• **Trecho selecionado**
------
O mercado de ações brasileiro é eficiente?

Publicado 10.10.2025, 08:53

A coluna deste mês tem como base um artigo recentemente publicado na Emerging Markets Finance and Trade, do qual sou coautor ao lado de Gustav Skroder. Para ser justo, o conteúdo de hoje foi preparado pelo competentíssimo Gustav e examina a eficiência do mercado acionário brasileiro — questão que abordamos por meio da metodologia de dominância estocástica. Convido o leitor a conhecer o estudo completo.

A eficiência do mercado de capitais é um dos temas centrais da economia e das finanças. Afinal, se os preços das ações refletem imediatamente todas as informações disponíveis, como defende a Hipótese de Mercado Eficiente, então não haveria espaço para ganhos “anormais”, e nenhum investidor conseguiria ter consistentemente retornos maiores que o mercado. Saber que um mercado acionário é ineficiente pode ser de grande valor para investidores, que poderiam obter retornos anormais explorando tais ineficiências. Embora avanços tecnológicos e regulatórios tenham ocorrido ao longo dos anos na negociação de valores mobiliários no Brasil, contribuindo para tornar o mercado mais eficiente, saber que ele ainda apresenta ineficiências pode direcionar maiores esforços dos reguladores para torná-lo mais justo e equilibrado para os investidores.

Os métodos atuais de controle e precificação de risco no mercado são baseados em pressupostos neoclássicos de distribuição normal dos retornos e movimentos Brownianos, além da crença de que os investidores são racionais, avessos ao risco, buscam lucro e possuem expectativas homogêneas. O Brasil é uma economia emergente relevante, mas com poucos estudos sobre sentimento do investidor, embora esse seja um determinante importante dos retornos e da volatilidade do mercado.
------
• **Itens apresentados**
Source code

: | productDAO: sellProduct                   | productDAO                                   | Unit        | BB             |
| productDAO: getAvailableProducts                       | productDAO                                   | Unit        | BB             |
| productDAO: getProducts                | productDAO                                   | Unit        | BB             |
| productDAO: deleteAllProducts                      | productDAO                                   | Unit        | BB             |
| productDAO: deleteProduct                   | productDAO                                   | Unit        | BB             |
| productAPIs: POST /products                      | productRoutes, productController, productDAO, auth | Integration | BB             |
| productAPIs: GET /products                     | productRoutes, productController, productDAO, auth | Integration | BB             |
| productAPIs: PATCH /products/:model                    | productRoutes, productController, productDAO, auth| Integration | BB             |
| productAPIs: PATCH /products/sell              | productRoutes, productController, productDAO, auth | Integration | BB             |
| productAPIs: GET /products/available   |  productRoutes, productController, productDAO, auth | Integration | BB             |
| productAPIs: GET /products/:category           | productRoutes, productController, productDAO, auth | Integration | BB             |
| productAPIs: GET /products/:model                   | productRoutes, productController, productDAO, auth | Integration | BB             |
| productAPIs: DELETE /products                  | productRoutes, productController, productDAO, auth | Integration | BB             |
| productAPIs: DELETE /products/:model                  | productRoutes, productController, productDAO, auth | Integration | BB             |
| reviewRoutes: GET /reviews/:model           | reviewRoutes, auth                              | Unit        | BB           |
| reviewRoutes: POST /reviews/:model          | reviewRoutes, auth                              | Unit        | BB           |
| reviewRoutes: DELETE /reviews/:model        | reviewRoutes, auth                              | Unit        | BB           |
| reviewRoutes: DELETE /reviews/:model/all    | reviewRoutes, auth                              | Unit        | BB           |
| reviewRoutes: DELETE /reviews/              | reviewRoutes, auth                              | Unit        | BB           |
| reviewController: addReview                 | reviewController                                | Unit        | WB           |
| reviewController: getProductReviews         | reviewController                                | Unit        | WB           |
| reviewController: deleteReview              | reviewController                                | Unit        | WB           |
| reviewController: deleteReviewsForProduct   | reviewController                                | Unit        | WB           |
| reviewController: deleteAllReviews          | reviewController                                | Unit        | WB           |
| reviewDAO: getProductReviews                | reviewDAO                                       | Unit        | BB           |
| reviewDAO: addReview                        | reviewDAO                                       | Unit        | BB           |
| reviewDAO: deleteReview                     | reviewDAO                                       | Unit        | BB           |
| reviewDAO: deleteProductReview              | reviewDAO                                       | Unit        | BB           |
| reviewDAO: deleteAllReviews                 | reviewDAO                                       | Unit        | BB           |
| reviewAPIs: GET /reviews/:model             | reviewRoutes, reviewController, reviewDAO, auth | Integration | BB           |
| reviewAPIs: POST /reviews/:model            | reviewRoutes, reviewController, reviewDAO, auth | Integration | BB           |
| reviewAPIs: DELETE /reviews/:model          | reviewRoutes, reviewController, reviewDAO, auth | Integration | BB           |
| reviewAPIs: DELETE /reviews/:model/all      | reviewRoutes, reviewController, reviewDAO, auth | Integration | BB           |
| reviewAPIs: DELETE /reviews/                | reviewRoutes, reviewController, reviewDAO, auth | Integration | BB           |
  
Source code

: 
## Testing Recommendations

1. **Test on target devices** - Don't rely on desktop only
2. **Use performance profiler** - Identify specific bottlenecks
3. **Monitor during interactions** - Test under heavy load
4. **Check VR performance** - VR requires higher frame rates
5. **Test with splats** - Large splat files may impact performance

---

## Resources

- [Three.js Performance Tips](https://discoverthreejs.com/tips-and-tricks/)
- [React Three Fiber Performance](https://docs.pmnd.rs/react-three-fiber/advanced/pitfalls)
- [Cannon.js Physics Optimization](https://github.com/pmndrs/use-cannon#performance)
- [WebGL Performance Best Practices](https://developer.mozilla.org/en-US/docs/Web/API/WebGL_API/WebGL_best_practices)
------
• **Enunciado A**
Traduza para o inglês esta frase do texto sobre a eficiência do mercado acionário brasileiro: "A eficiência do mercado de capitais é um dos temas centrais da economia e das finanças."
• **Enunciado B**
Prossiga com o texto sobre a eficiência do mercado acionário brasileiro, começando logo depois da última frase apresentada.
Os itens não têm relação com o texto sobre a eficiência do mercado acionário brasileiro.

• **Resultado do exercício A**
Capital market efficiency is one of the central topics in economics and finance.

• **Resultado do exercício B**
Com a evolução das teorias sobre o comportamento do investidor, surgiram novos métodos alternativos de mensuração de utilidade e comparação de investimentos, com o objetivo de maximizar a utilidade desses agentes. A dominância estocástica é um desses métodos, que não impõe restrições quanto aos diferentes tipos de funções utilidade dos investidores ou às distribuições de probabilidade dos retornos, ao contrário do amplamente utilizado Capital Asset Pricing Model (CAPM), derivado da abordagem de média-variância (MV). Usando a dominância estocástica (DE), uma metodologia relativamente pouco explorada, analisamos duas décadas de dados do índice Bovespa e de seus contratos futuros com vencimentos em 2, 4 e 6 meses seguintes à data de análise, organizados para testar relações de dominância utilizando um pacote com testes estatísticos em Python, específicos para verificar a existência de dominância estocástica. Qualquer evidência de dominância indicaria que o investidor obtém maior utilidade ao trocar o investimento entre os ativos spot e futuro, o que indicaria a existência de ineficiências no mercado acionário brasileiro.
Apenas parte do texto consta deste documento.